3. What do you enjoy most about practicing immigration law?
I love being a part of my client's immigration journeys. Immigrants are in general resilient and hopeful. As an immigrant to Canada myself I feel duty-bound to help them achieve the goals that they have set for themselves and their families. Even when the outcomes are not what is wished for it is a privilege to provide my services to help clients make decisions on their next steps.
4. What do you find to be the biggest challenges for immigration lawyers?
I think the biggest challenge for Immigration lawyers is that many people believe that what we do is easy and does not require our help. The "everyone can do it" attitude sometimes seems prevalent.
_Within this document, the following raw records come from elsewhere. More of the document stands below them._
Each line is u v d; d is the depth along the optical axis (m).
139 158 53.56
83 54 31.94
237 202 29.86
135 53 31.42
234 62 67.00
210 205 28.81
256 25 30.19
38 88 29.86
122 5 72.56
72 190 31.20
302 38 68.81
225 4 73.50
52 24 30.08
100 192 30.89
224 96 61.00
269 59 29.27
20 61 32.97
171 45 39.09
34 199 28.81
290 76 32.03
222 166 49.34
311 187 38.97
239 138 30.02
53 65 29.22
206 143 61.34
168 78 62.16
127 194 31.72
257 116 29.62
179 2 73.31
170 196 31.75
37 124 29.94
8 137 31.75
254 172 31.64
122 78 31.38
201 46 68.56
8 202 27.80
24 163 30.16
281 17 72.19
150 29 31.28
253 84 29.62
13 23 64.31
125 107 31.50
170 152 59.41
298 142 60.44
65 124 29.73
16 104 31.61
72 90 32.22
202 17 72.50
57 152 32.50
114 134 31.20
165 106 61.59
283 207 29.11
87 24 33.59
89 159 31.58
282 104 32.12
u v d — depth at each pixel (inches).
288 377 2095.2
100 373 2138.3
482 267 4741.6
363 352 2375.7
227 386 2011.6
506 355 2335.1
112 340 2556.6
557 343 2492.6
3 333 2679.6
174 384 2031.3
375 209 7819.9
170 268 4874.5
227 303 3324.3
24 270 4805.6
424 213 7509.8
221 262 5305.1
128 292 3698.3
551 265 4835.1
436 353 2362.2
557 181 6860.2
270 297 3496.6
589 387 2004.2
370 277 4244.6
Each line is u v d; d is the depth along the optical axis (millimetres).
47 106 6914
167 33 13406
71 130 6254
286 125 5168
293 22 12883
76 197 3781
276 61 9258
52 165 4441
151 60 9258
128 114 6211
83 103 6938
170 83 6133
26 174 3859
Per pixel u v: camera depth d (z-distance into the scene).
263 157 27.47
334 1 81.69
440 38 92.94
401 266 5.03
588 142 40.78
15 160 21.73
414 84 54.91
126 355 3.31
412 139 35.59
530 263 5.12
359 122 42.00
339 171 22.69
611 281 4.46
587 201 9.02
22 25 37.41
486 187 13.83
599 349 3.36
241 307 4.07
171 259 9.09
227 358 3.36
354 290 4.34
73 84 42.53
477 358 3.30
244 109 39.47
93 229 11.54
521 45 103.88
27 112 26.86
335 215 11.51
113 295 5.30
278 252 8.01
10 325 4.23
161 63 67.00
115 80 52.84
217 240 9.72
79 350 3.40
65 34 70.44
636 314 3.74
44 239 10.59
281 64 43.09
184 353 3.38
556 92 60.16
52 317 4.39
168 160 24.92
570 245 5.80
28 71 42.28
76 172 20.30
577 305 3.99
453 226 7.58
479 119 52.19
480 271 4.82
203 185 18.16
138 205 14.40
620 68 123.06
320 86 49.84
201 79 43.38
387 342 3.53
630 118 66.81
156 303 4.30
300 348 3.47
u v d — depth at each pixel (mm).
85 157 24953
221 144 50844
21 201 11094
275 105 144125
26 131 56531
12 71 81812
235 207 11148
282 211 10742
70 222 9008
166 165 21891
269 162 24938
As practitioners, we are however able to guide our clients with the benefit of our experience in legal practice and practical experience which usually leads us to provide a more wholesome forward-thinking view to making applications and limiting adverse outcomes.
5. Do you have any practical tips for those who are interested in practicing in your field?
Get involved in organizations like the OBA Citizenship & Immigration Law Section to surround yourself with other practitioners in the field. Like all other areas of the practice, it is also essential to keep reading to have the most recent rules and regulations about your field. Canadian Immigration law is always changing as policies and as such requires continuous learning. When in doubt, first review the Act and Regulations.
6. Please tell us about one thing that people would be surprised to learn about you.
Immigration is my lived experience as I have lived in over five countries in the world in my life.